→ TO-DO ITEM
Starting with the line that contains "T591, due: Aug 7 -> Aug 12", return every line through the end of the listing below exactly as written. Omit the pictures.

→ SUPPLIED MATERIAL
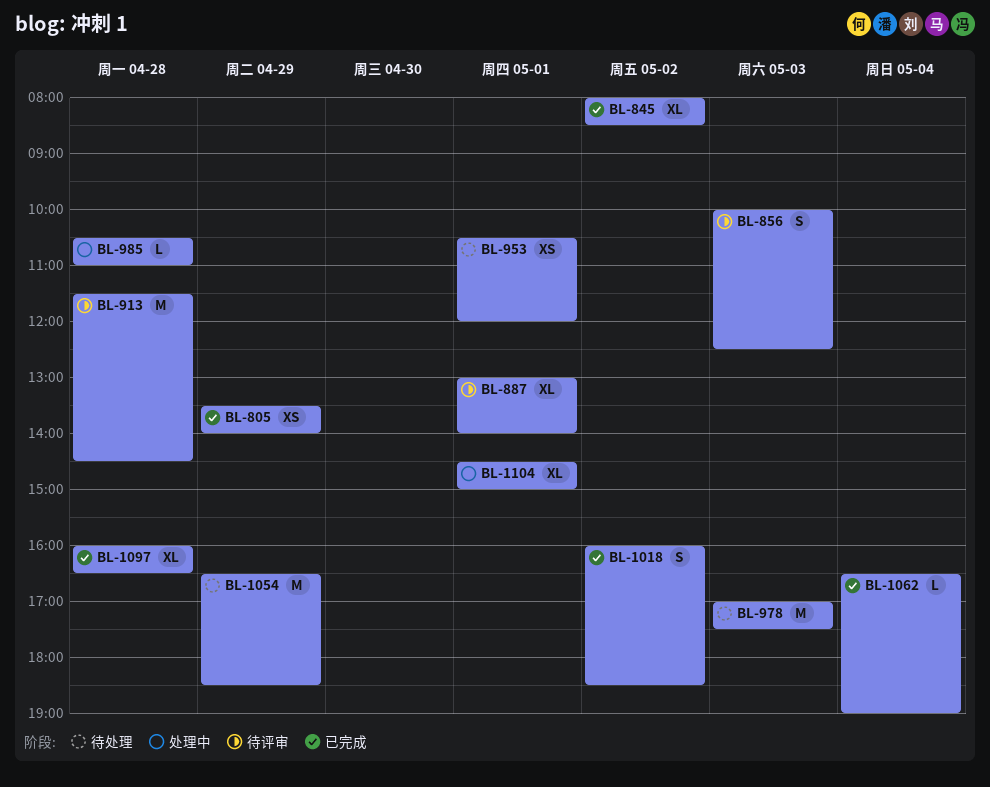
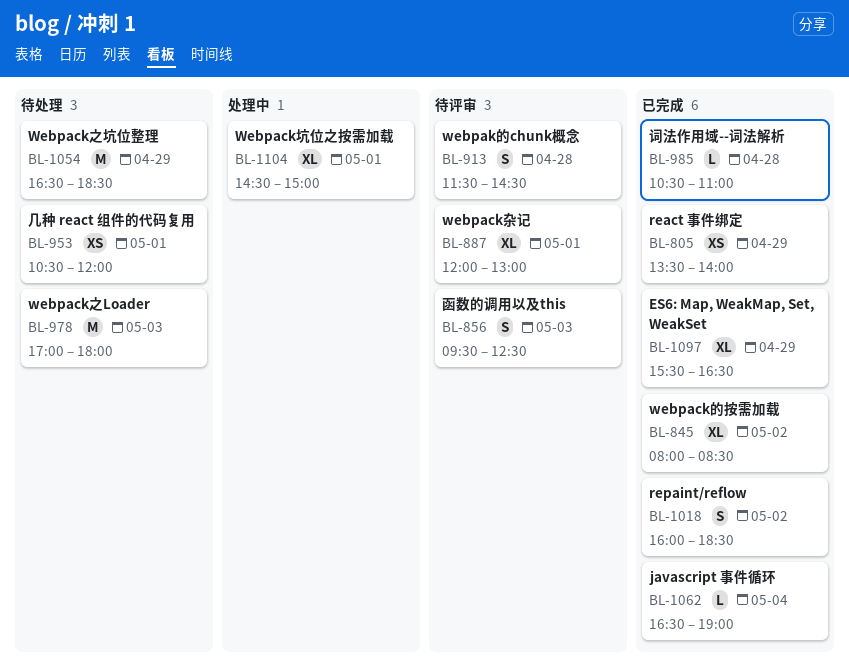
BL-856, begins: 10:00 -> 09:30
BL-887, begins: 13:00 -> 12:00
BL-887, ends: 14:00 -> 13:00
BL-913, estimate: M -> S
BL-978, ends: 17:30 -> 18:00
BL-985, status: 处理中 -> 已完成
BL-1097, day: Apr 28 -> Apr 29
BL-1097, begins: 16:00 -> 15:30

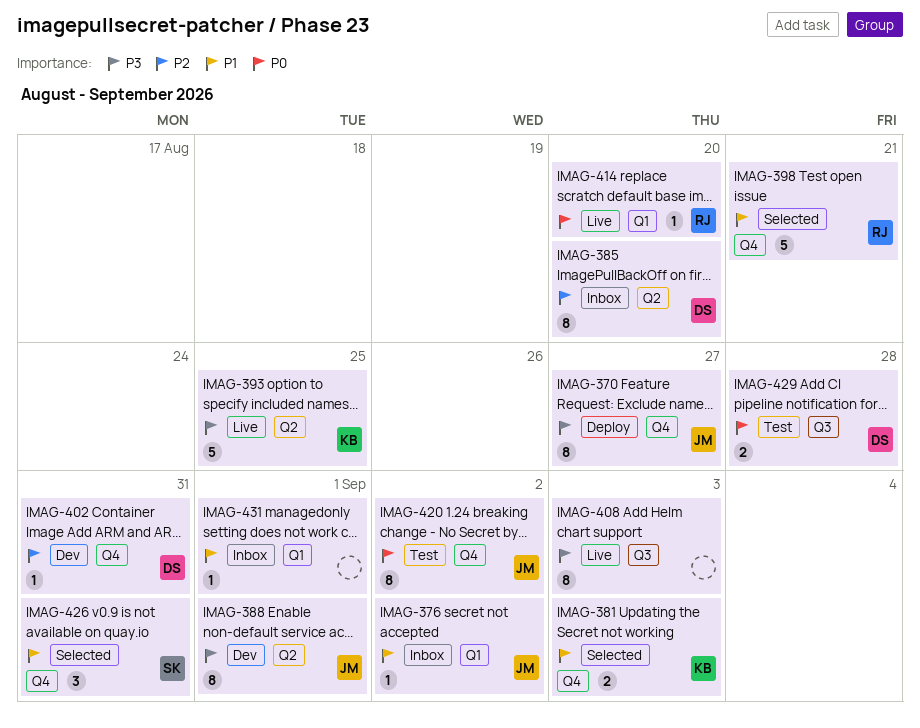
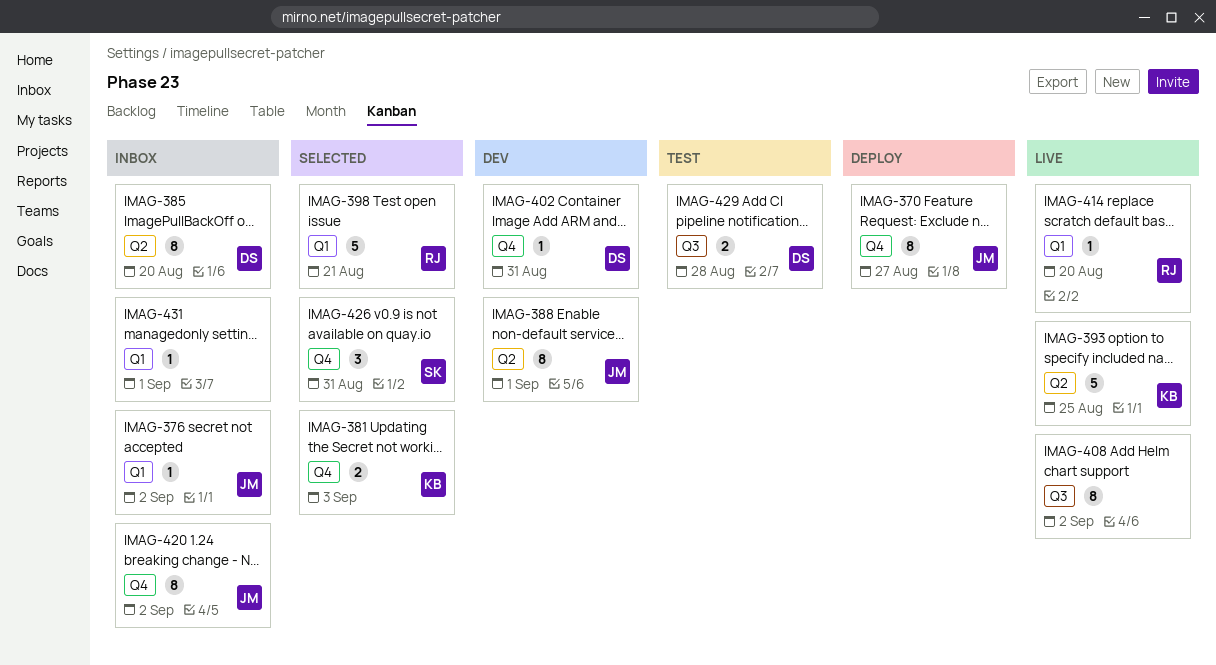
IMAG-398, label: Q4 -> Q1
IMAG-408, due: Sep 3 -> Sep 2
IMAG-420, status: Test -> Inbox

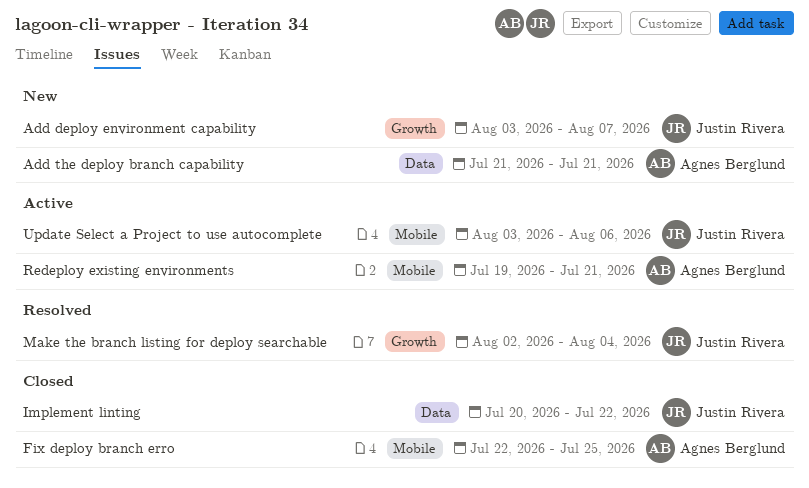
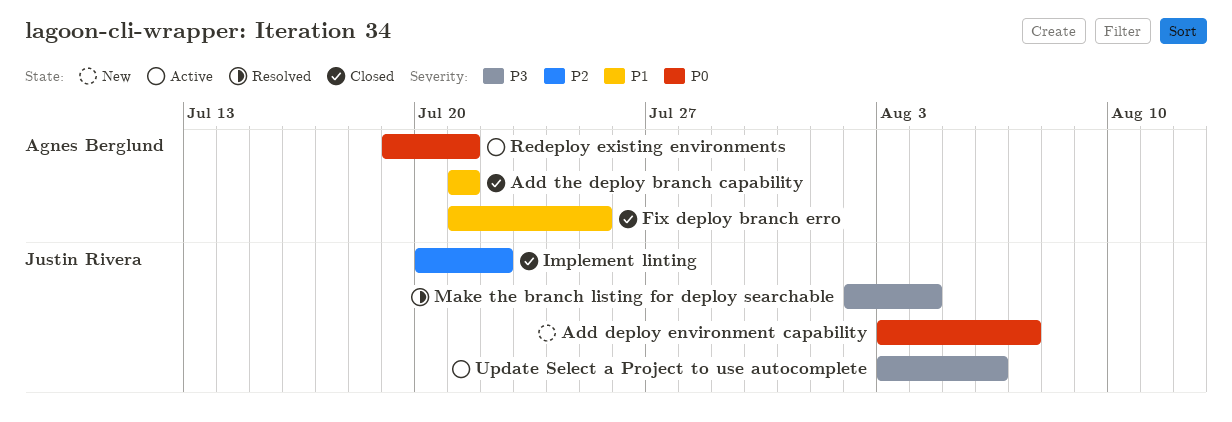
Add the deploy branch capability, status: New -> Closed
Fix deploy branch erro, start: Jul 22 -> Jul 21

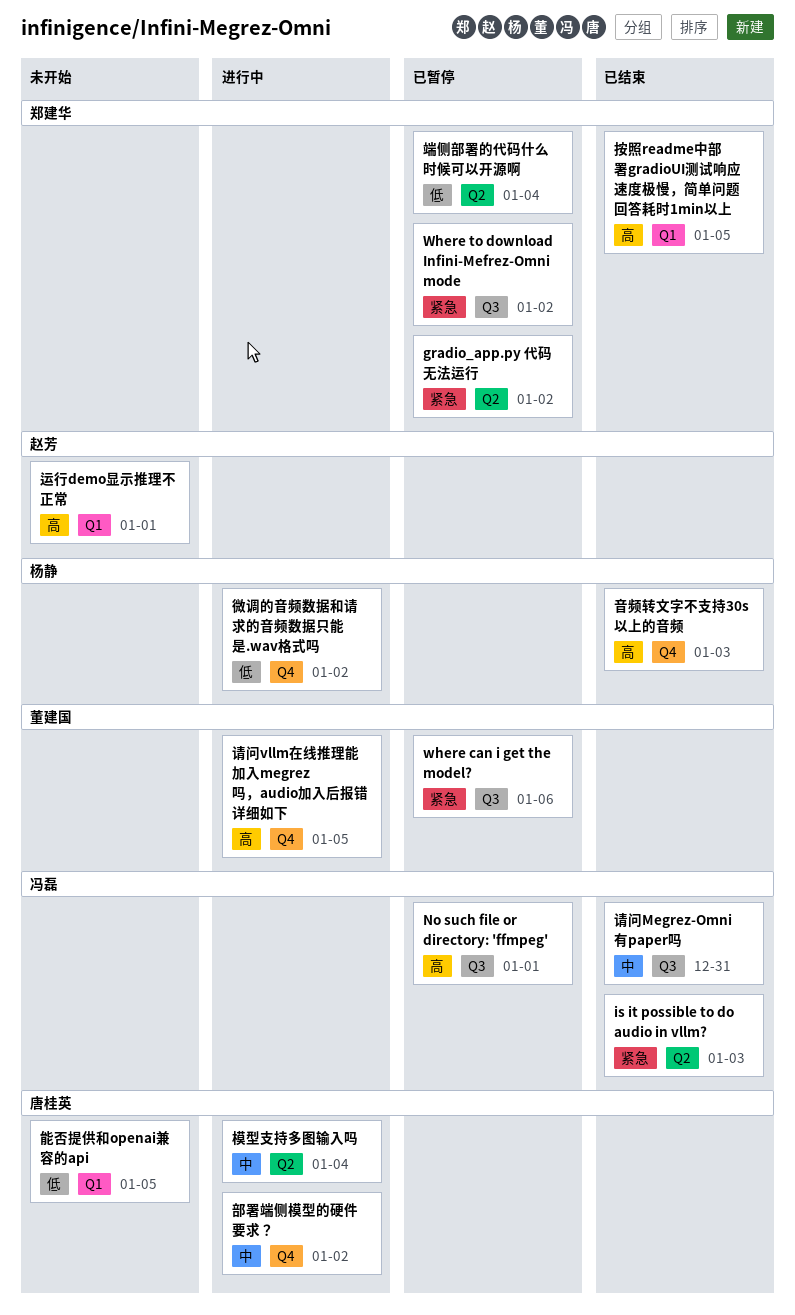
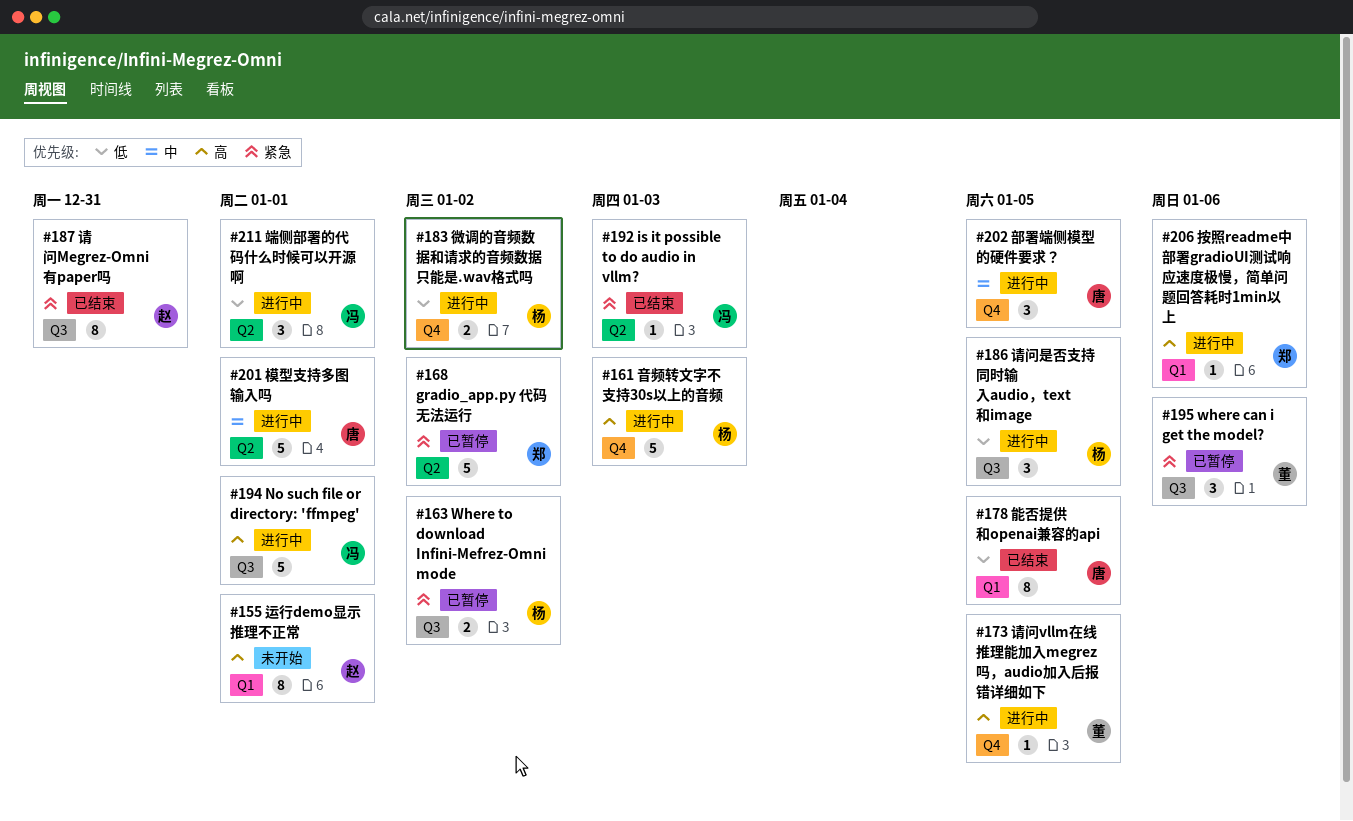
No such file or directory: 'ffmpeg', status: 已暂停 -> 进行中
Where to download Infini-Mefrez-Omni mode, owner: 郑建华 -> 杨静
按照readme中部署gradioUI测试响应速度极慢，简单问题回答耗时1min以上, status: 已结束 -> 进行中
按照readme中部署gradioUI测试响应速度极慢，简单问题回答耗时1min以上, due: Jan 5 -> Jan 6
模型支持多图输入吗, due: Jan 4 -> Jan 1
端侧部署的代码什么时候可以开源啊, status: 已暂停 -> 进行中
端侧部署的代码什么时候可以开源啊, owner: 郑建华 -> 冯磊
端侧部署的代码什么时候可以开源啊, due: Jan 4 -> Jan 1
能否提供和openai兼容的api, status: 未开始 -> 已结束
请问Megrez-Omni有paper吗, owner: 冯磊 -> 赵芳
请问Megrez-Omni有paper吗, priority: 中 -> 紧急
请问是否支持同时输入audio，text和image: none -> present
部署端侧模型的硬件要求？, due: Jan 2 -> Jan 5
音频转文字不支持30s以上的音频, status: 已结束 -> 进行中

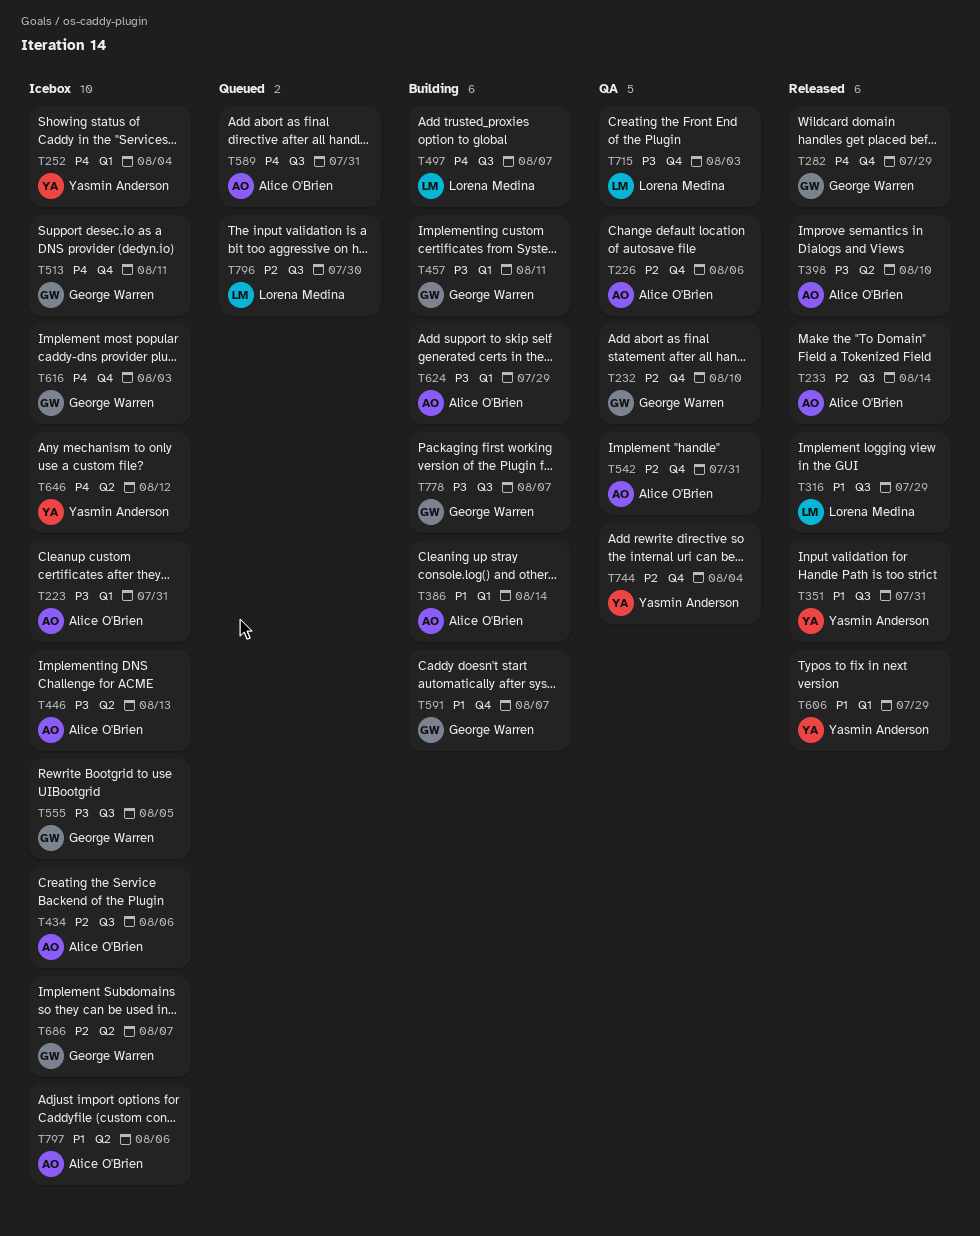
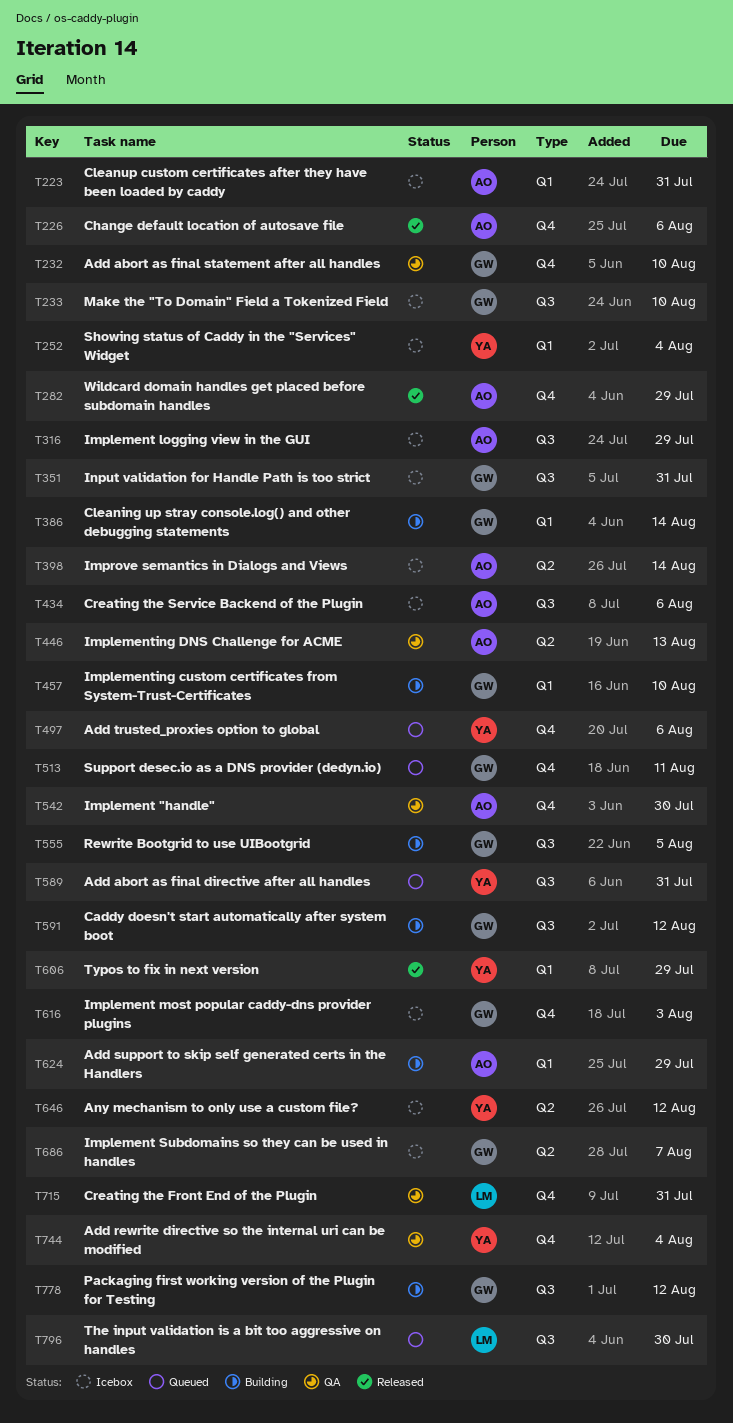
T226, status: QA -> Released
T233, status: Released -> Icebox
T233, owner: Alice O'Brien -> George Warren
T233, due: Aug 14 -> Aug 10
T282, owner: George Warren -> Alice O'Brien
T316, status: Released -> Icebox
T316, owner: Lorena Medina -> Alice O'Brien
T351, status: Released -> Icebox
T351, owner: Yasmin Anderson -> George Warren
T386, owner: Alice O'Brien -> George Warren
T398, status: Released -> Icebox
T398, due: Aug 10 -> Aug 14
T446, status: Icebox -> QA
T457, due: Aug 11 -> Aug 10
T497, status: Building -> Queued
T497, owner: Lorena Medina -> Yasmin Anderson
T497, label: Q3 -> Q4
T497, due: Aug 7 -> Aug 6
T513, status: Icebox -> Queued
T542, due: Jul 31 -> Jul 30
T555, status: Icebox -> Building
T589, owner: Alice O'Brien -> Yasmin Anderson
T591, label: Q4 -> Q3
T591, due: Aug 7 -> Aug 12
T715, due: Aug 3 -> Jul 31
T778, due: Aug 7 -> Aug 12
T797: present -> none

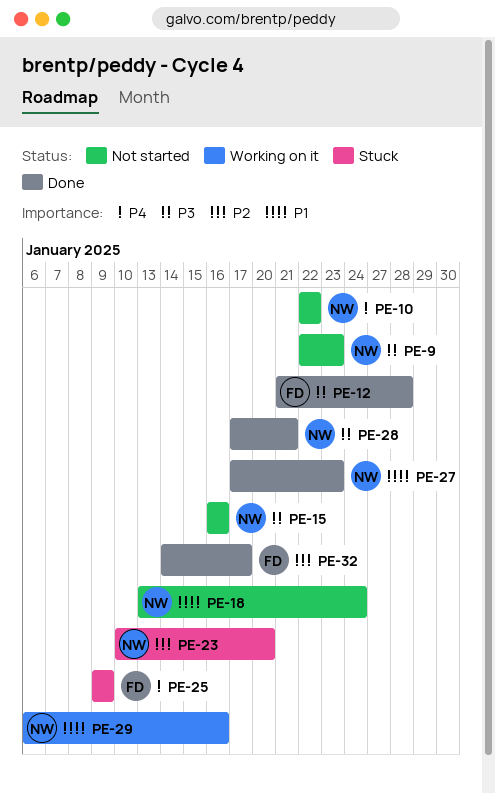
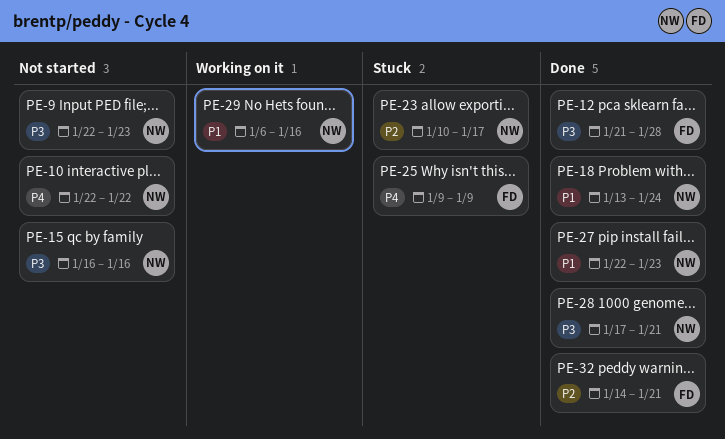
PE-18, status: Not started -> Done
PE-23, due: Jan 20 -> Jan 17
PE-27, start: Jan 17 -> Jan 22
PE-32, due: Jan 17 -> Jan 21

→ REPLY
T591, due: Aug 7 -> Aug 12
T715, due: Aug 3 -> Jul 31
T778, due: Aug 7 -> Aug 12
T797: present -> none

PE-18, status: Not started -> Done
PE-23, due: Jan 20 -> Jan 17
PE-27, start: Jan 17 -> Jan 22
PE-32, due: Jan 17 -> Jan 21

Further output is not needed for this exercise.